YOUR OBJECTIVE | Update the entries from the start through the line containing "It says 4h04", inclusive, by changing "clock" to "watch" and leaving everything else as it is. Return only those lines.
-*-*-
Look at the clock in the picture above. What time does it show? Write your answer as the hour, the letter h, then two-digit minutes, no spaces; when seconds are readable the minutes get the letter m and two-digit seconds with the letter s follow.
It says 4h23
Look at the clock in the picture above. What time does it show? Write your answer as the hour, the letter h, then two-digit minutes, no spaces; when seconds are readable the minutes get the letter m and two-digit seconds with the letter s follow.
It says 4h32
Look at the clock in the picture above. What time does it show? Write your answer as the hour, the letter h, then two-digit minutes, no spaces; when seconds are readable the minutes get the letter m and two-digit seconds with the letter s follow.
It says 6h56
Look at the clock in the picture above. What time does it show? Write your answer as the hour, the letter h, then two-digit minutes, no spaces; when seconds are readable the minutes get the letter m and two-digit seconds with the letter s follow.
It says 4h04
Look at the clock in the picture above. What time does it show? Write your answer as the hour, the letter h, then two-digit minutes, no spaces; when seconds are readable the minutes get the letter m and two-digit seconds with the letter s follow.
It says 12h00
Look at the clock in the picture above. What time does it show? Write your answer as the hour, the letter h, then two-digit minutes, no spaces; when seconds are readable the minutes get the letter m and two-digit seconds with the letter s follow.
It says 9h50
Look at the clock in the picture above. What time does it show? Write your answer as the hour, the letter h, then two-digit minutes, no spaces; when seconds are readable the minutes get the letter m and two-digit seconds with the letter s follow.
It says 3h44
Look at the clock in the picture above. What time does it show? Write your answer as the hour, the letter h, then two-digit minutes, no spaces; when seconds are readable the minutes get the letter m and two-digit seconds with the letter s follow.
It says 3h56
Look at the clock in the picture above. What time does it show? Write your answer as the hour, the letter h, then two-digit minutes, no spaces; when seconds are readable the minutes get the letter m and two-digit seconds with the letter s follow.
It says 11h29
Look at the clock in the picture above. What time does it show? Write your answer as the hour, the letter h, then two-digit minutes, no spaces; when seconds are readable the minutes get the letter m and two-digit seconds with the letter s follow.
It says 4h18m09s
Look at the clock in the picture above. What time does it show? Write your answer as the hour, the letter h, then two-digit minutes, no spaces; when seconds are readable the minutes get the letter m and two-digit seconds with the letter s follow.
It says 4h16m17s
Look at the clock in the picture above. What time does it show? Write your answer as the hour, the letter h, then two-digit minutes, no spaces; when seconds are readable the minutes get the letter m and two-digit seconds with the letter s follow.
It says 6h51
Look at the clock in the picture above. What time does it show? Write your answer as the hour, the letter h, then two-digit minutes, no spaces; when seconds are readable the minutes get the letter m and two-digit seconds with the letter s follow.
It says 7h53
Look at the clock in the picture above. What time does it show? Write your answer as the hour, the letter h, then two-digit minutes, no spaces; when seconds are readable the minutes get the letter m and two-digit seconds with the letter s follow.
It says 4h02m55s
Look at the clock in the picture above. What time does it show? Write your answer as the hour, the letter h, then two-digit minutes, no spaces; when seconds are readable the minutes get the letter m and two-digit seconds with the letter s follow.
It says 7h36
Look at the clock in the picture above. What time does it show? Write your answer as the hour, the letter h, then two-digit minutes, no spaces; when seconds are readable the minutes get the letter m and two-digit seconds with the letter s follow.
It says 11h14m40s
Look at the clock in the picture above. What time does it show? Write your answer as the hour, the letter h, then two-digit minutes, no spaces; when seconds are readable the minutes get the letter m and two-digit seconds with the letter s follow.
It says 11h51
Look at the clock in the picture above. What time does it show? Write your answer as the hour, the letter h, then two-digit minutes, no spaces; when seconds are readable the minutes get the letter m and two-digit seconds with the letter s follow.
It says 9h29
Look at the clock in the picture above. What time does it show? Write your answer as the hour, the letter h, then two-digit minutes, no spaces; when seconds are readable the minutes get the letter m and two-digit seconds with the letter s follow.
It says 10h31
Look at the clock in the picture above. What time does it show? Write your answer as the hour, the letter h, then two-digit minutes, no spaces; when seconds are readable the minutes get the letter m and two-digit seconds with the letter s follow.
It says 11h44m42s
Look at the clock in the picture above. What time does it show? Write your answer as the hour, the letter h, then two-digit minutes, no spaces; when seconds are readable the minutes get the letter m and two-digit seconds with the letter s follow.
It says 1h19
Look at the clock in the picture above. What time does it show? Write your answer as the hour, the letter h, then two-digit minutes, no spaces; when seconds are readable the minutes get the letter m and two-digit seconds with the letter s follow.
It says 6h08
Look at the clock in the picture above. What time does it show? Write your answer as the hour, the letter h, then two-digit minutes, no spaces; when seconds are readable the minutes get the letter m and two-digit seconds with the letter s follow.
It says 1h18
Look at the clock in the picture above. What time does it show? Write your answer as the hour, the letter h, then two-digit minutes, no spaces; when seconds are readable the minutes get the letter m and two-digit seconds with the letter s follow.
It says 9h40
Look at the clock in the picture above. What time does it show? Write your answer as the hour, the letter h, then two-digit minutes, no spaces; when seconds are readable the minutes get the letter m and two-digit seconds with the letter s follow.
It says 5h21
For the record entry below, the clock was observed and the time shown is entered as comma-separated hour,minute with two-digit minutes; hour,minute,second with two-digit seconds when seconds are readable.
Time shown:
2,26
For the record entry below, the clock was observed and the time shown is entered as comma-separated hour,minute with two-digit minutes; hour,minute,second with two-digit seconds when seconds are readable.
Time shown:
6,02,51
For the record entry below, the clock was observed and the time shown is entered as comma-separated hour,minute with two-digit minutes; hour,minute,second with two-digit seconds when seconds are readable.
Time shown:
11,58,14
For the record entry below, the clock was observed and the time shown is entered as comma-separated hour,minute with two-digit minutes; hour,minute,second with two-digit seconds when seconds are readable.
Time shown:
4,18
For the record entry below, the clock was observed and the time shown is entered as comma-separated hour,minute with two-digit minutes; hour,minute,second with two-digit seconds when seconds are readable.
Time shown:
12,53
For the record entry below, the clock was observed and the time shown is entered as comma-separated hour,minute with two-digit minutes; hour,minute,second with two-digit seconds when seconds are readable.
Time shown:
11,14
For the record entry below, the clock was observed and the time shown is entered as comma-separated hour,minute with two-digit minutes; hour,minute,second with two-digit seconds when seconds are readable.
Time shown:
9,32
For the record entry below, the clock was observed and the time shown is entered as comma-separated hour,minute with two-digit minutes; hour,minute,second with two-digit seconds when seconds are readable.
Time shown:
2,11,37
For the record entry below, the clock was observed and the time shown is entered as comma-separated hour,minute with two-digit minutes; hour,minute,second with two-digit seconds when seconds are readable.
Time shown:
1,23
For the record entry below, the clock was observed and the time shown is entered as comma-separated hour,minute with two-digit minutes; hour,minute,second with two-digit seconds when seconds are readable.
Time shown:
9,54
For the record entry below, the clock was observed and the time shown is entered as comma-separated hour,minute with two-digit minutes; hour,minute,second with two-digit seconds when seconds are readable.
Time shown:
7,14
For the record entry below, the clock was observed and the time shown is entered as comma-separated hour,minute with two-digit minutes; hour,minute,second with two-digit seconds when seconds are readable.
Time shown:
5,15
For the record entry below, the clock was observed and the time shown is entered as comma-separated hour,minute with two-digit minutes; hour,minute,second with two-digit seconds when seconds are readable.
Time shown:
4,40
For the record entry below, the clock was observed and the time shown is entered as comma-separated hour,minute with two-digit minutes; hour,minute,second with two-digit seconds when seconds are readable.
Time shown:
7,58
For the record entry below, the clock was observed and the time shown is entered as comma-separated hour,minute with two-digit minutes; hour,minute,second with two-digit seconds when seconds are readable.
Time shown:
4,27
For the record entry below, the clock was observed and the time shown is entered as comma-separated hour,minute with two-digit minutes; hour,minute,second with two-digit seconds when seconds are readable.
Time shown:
-*-*-
EXPECTED ANSWER |
Look at the watch in the picture above. What time does it show? Write your answer as the hour, the letter h, then two-digit minutes, no spaces; when seconds are readable the minutes get the letter m and two-digit seconds with the letter s follow.
It says 4h23
Look at the watch in the picture above. What time does it show? Write your answer as the hour, the letter h, then two-digit minutes, no spaces; when seconds are readable the minutes get the letter m and two-digit seconds with the letter s follow.
It says 4h32
Look at the watch in the picture above. What time does it show? Write your answer as the hour, the letter h, then two-digit minutes, no spaces; when seconds are readable the minutes get the letter m and two-digit seconds with the letter s follow.
It says 6h56
Look at the watch in the picture above. What time does it show? Write your answer as the hour, the letter h, then two-digit minutes, no spaces; when seconds are readable the minutes get the letter m and two-digit seconds with the letter s follow.
It says 4h04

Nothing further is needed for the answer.